Sun Yat-sen University Open Source Diffusion Model Framework

Machine Heart Column

Machine Heart Editorial Department

In recent years, image generation models based on Diffusion Models have emerged one after another, showcasing stunning generation effects. However, the existing research model code frameworks suffer from excessive fragmentation, lacking a unified framework system, leading to challenges such as “difficult migration,” “high barriers,” and “poor quality” in code implementations.

To address this, the HCP Lab at Sun Yat-sen University has constructed the HCP-Diffusion framework, systematically implementing related algorithms based on Diffusion models for model fine-tuning, personalized training, inference optimization, image editing, and more, as shown in Figure 1.

Figure 1 HCP-Diffusion Framework Structure Diagram, unifying existing diffusion-related methods through a unified framework, providing various modular training and inference optimization methods.

HCP-Diffusion uses uniformly formatted configuration files to coordinate various components and algorithms, significantly improving the framework’s flexibility and scalability. Developers can combine algorithms like building blocks without the need to repeatedly implement code details.

For example, based on HCP-Diffusion, we can deploy and combine various common algorithms such as LoRA, DreamArtist, and ControlNet simply by modifying the configuration files. This not only lowers the barriers to innovation but also allows the framework to accommodate various customized designs.

HCP-Diffusion code tools: https://github.com/7eu7d7/HCP-Diffusion
HCP-Diffusion graphical interface: https://github.com/7eu7d7/HCP-Diffusion-webui

HCP-Diffusion: Functional Module Introduction

Framework Features

HCP-Diffusion modularizes the currently mainstream diffusion training algorithm frameworks, achieving the generality of the framework. The main features are as follows:

Unified Architecture: Building a unified code framework for Diffusion series models.
Operator Plugins: Supporting operator algorithms for data, training, inference, performance optimization, etc., such as deepspeed, colossal-AI, and offload acceleration optimization.
One-Click Configuration: The Diffusion series models can be implemented by flexibly modifying configuration files.
One-Click Training: Providing a Web UI for one-click training and inference.

Data Module

HCP-Diffusion supports defining multiple parallel datasets, each dataset can use different image sizes and annotation formats.
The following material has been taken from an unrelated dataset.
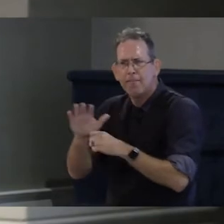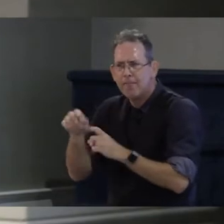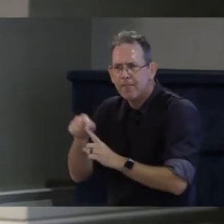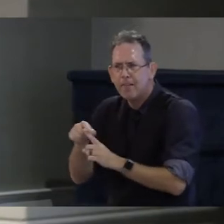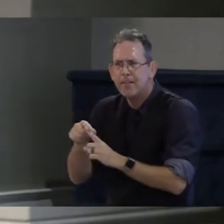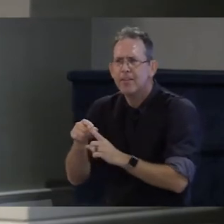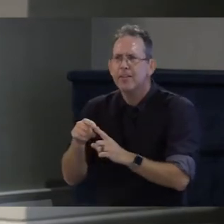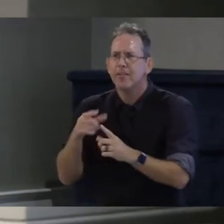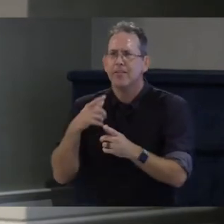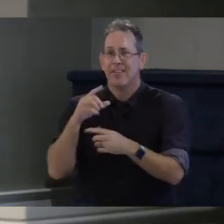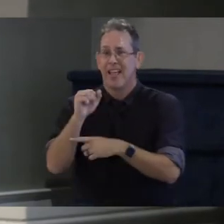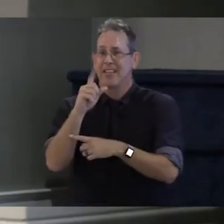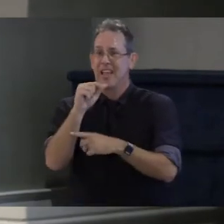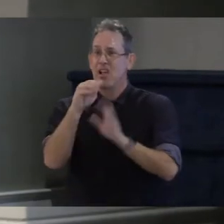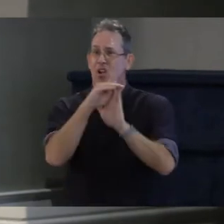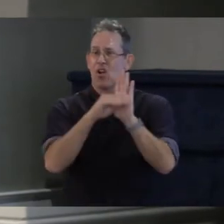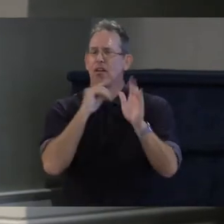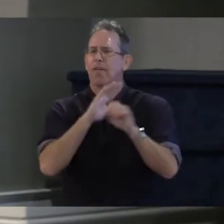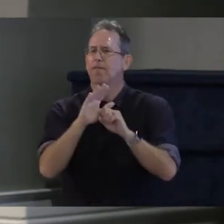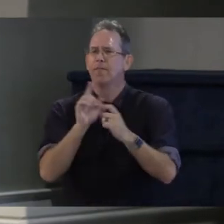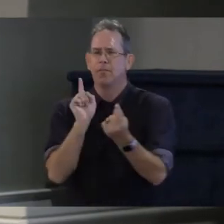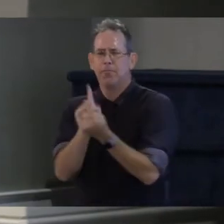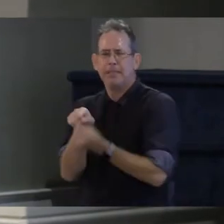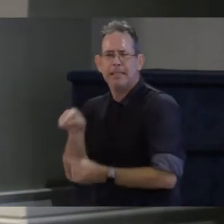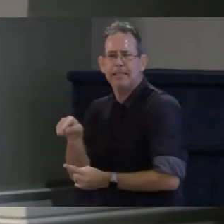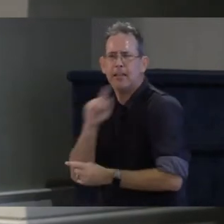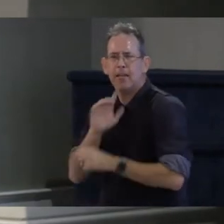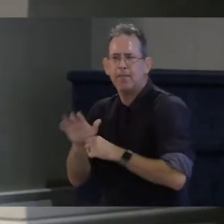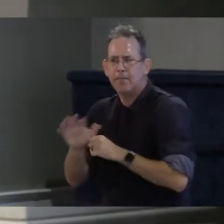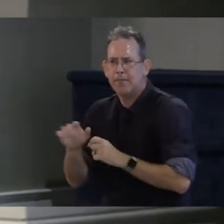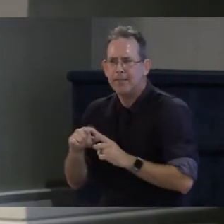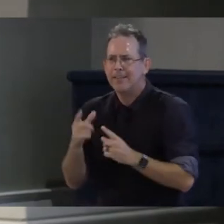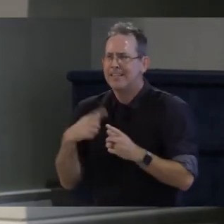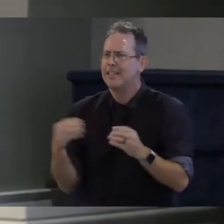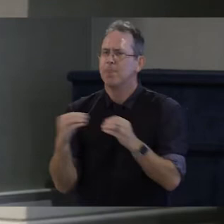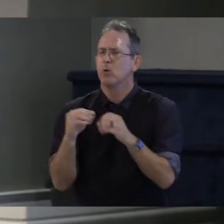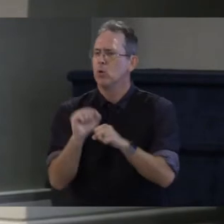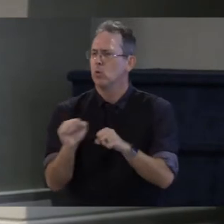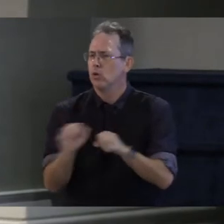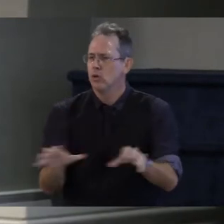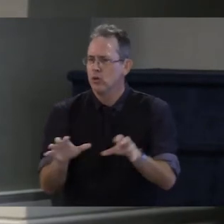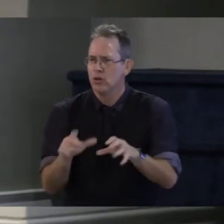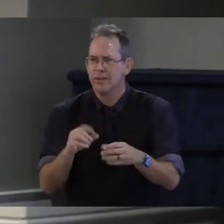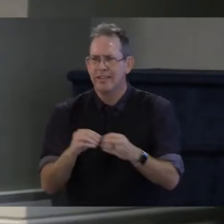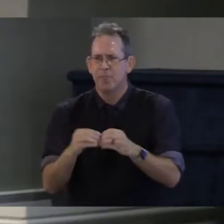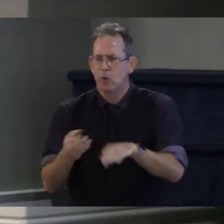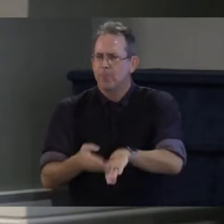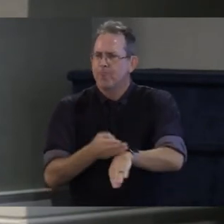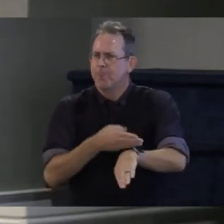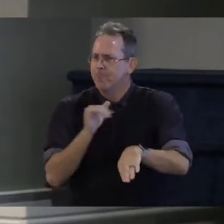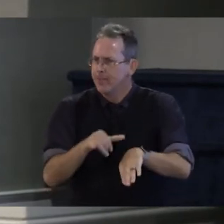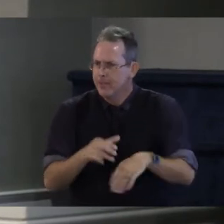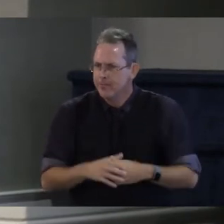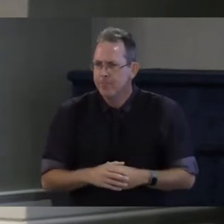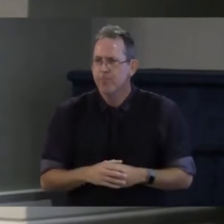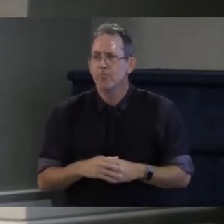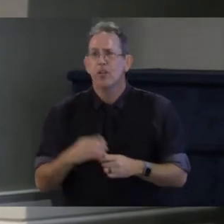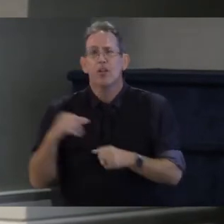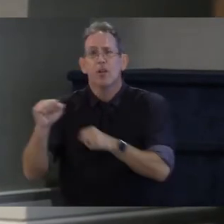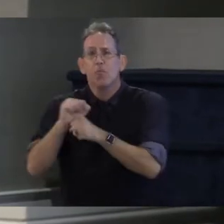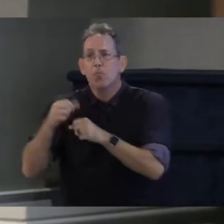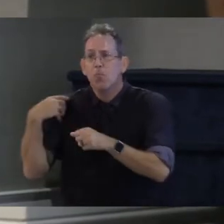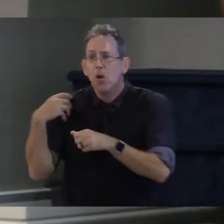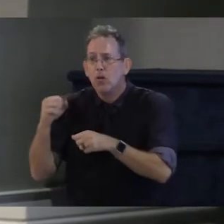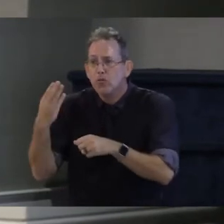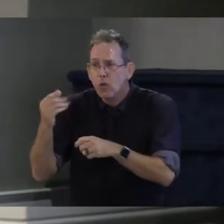so much more that we need to do to ensure that it's fully enforced by employers by governments at the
Each training iteration will draw one batch from each dataset for training, as shown in Figure 2. In addition, each dataset can configure multiple data sources, supporting txt, json, yaml, and other annotation formats or custom annotation formats, with a highly flexible data preprocessing and loading mechanism.

Figure 2 Dataset Structure Diagram

The dataset processing part provides an aspect ratio bucket with automatic clustering, supporting the processing of datasets with varying image sizes. Users do not need to perform additional processing and alignment on dataset sizes; the framework will automatically select the optimal grouping method based on aspect ratio or resolution. This technology significantly lowers the barriers to data processing, optimizing the user experience and allowing developers to focus more on the innovation of the algorithms themselves.
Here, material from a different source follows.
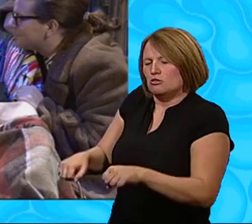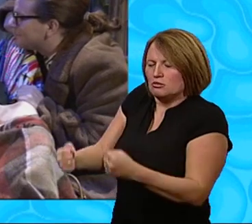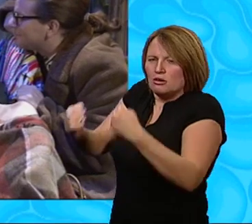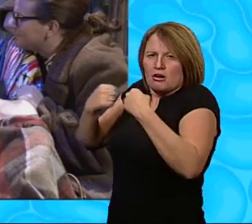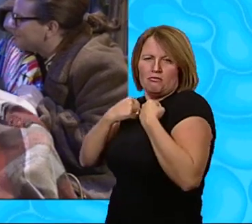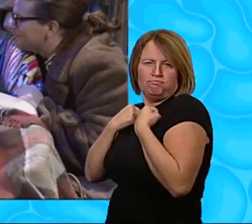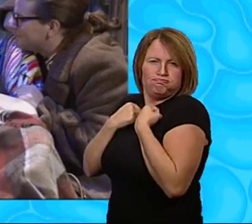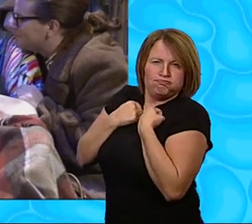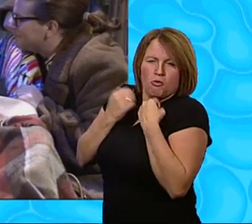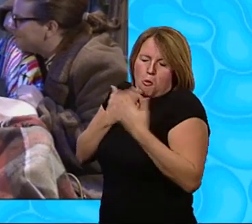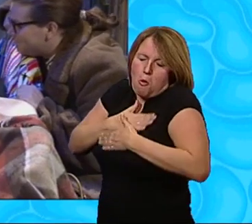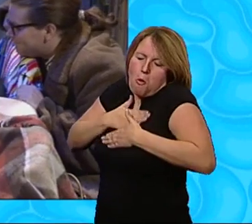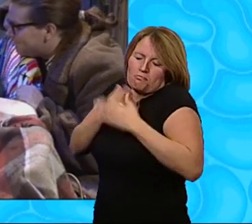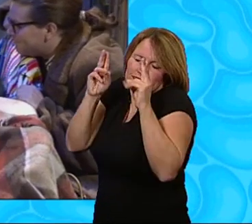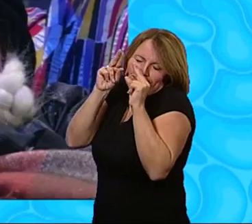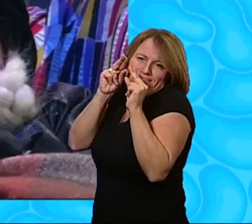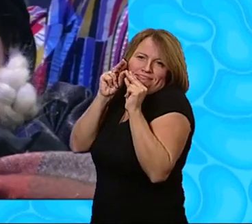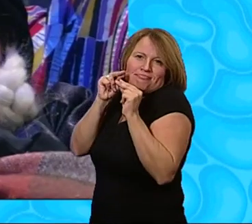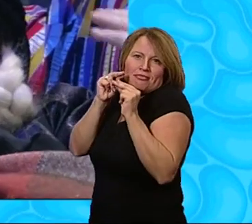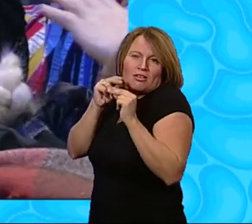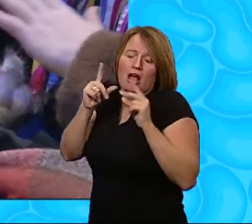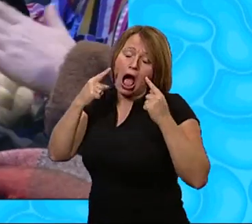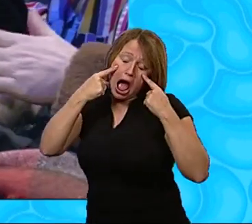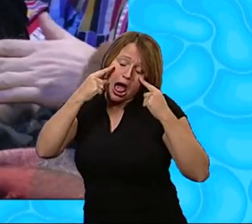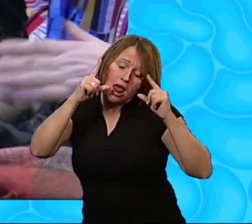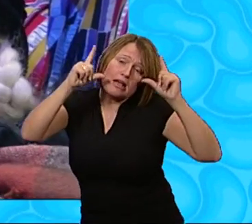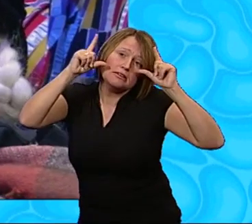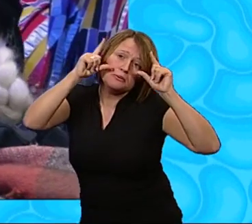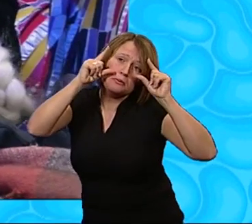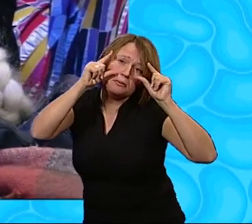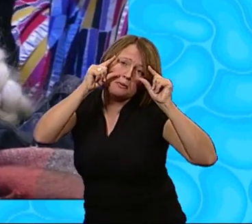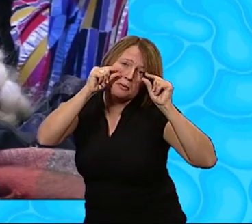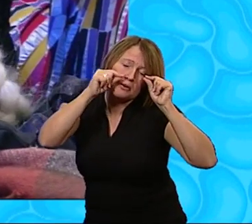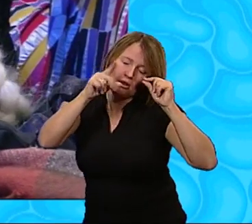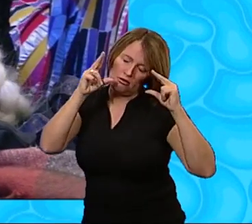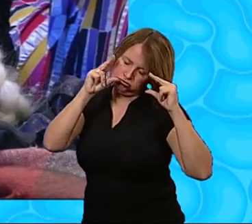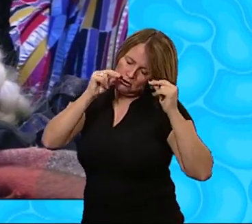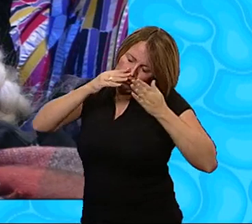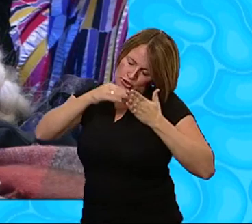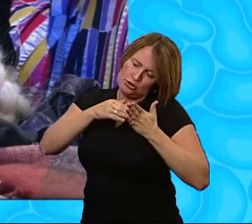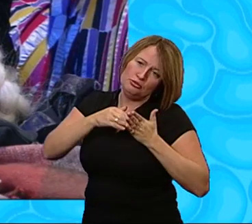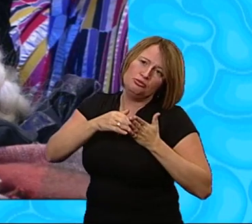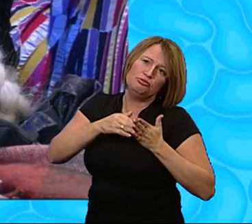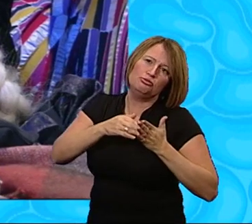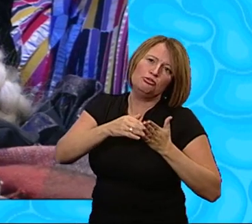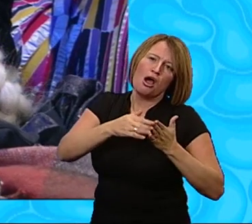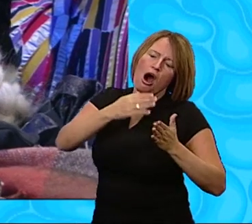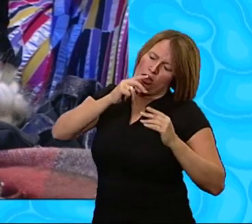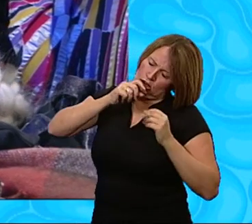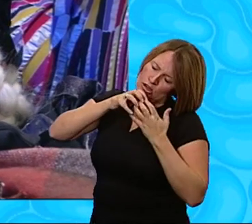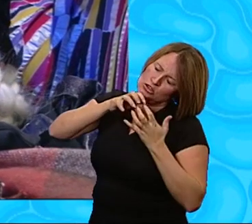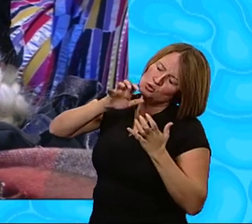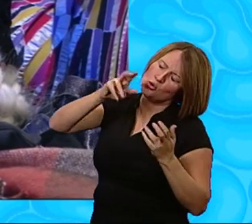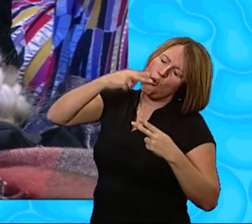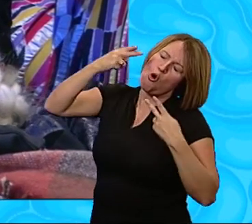nice and warm Eyelids close and off you doze Snoring loud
For image data preprocessing, the framework is also compatible with various image processing libraries such as torch vision, albumentations, and more. Users can directly configure preprocessing methods in the configuration files as needed or expand custom image processing methods based on this.

Figure 3 Example of Dataset Configuration File

In terms of text annotation, HCP-Diffusion designs flexible and clear prompt template specifications, supporting complex and diverse training methods and data annotations. It applies the word_names in the source directory of the aforementioned configuration files, where users can customize the special characters in the curly braces in the figure below to correspond to embedding word vectors and category descriptions, compatible with models like DreamBooth and DreamArtist.

Figure 4 Prompt Template

Moreover, for text annotations, it also provides various text enhancement methods such as sentence erasure (TagDropout) or sentence shuffling (TagShuffle), which can reduce the overfitting problem between image and text data, making the generated images more diverse.

Model Framework Modules

HCP-Diffusion modularizes the currently mainstream diffusion training algorithm frameworks, achieving the generality of the framework. Specifically, Image Encoder and Image Decoder complete the encoding and decoding of images, Noise Generator generates noise for the forward process, Diffusion Model implements the diffusion process, Condition Encoder encodes the generation conditions, Adapter fine-tunes the model and aligns it with downstream tasks, while positive and negative dual channels represent the control generation of images with positive and negative conditions.

Figure 5 Example of Model Structure Configuration (Model Plugins, Custom Words, etc.)

As shown in Figure 5, HCP-Diffusion can achieve various mainstream training algorithms like LoRA, ControlNet, DreamArtist through simple combinations in the configuration files. It also supports the combination of the above algorithms, such as training LoRA and Textual Inversion simultaneously, binding exclusive trigger words to LoRA, etc. Furthermore, through plugin modules, any plugin can be easily customized, and it is already compatible with all mainstream methods. Through this modularization, HCP-Diffusion has built a framework for any mainstream algorithm, lowering the development threshold and promoting collaborative innovation of models.

HCP-Diffusion abstracts various Adapter class algorithms such as LoRA and ControlNet into model plugins, allowing all such algorithms to be treated uniformly by defining some common base classes for model plugins, thereby reducing user costs and development costs, unifying all Adapter class algorithms.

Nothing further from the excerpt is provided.